Odds of Reaching 100% of Normal Precipitation for Water Year 2018 (April Update)
April 10, 2018
Contribution from Dr. M.D. Dettinger, USGS
Here is how we usually tend to see the water-year precip-drought to-date or last month’s contributions represented:
Figure 1: Total precipitation anomaly (large map) and total precipitation (smaller map) during water 2018 (September 2017-March 2018). Images courtesy PRISM Climate Group.
A somewhat different viewpoint on the development of precipitation drought considers that development to be a matter of both how much precipitation has fallen (or not) already AND how much more is realistically likely to fall in coming months. E.g., March 2018 simultaneously produced helpful additions to this year’s precipitation totals in California AND was disappointingly far from completely undoing the deficits of the preceding months in most of the State. The following are maps of this year’s drought development that explicitly take both of these aspects into account.
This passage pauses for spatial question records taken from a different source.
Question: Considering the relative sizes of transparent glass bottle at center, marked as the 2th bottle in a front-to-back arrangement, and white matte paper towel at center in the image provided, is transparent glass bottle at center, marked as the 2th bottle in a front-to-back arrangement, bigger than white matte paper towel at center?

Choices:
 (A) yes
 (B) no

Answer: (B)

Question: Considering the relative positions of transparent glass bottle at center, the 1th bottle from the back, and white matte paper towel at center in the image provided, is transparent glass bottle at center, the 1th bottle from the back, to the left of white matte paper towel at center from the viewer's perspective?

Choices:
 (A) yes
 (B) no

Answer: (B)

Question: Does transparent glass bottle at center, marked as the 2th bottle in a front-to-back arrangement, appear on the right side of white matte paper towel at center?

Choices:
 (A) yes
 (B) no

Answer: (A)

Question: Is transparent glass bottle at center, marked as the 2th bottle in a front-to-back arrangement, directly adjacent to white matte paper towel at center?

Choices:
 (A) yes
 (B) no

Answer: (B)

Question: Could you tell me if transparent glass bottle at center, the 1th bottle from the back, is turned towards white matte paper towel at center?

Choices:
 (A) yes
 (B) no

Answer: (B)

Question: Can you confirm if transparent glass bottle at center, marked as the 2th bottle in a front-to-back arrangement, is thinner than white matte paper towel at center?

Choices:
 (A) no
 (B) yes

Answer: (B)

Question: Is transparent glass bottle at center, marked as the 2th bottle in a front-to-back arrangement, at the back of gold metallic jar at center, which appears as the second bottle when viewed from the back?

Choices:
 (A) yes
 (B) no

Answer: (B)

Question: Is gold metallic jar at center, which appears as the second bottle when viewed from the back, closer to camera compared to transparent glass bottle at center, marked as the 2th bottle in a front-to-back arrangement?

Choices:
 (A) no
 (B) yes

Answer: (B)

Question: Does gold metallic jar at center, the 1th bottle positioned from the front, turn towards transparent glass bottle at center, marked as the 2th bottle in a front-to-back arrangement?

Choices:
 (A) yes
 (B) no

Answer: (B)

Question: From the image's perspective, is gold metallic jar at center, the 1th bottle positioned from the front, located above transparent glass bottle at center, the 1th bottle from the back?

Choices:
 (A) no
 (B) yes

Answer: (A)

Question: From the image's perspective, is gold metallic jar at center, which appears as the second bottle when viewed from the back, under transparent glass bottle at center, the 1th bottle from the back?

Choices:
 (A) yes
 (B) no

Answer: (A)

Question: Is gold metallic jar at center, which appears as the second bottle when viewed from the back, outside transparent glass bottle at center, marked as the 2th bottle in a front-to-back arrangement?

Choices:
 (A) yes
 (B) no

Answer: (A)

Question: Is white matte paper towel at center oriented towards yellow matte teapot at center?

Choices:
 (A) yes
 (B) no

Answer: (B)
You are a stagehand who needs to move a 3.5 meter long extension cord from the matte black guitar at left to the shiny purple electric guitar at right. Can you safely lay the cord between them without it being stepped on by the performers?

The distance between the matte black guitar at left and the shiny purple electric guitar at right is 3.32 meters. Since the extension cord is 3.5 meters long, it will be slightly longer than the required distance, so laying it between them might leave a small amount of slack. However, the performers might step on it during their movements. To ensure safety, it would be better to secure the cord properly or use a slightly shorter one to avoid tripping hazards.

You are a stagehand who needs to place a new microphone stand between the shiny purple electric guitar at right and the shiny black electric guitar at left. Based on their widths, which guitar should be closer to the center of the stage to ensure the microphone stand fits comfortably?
Here is how the drought has evolved so far this water year in terms of the odds of reaching 100% of normal precipitation by end of water-year 2018.
Figure 2: Odds of reaching 100% of water-year normal precipitation totals throughout water-year 2018.
- Notice how drought conditions have developed across the Southwest, as odds of reaching normal have progressively dwindled month by month. Also notice that, although March was wet in California/Nevada, it was—arguably—too little too late to set us up well for reaching 100% of normal this year, in all but a few locales.
The top row in figure 3 shows the current odds of reaching various fractions (including but not limited to 100%) of water-year-total this year.
Also shown are the corresponding odds prior to March (middle row), and the amount that March precip changed the odds (bottom). This approach offers a far different view than the precipitation anomalies of figure 1, emphasizing different “hot spots” of hope & despair.
Figure 3: Odds of water-year 2018 reaching various fractions of water year normal precipitation totals and the change in these odds during March 2018.
Finally, figure 4 is the “flipped” version of the analysis, asking-at each pixel-how large a water-year total precipitation has a 50% (and other exceedances) chance of being equaled or exceeded this year, as of April 1, 2018.
- A different color bar is used here to emphasize that the shades now are illustrating something quite different from the previous maps
How the probabilities above were estimated:
At the end of a given month, if we know how much precipitation has fallen to date (in the water year), the amount of precipitation that will be required to close out the water year (on Sept 30) with a water-year total equal to the long-term normal is just that normal amount minus the amount received to date. Thus the odds of reaching normal by the end of the water year are just the odds of precipitation during the remaining of the year equaling or exceeding that remaining amount.
To arrive at the probabilities shown, the precipitation totals for the remaining months of the water year were tabulated in the long-term historical record (WY1948-2017 in these figures) and the number of years in which that precipitation total equaled or exceeded the amount still needed to reach normal were counted. The fraction of years that at least reached that threshold is the probability estimate. The calculation was also made for the probabilities of reaching 75% of normal by end of water year, 125%, etc., for these figures.
[One key simplifying assumption goes into estimating the probabilities this way: The assumption that the amount of precipitation that will fall in the remainder of a water year does not depend on the amount that has already fallen in that water year to date. This assumption was tested (across all climate divisions in California, so far) for each month of the year by correlating historical year-to-date amounts with the remainder-of-the-year amounts, and the resulting correlations were never statistically significantly different from zero.]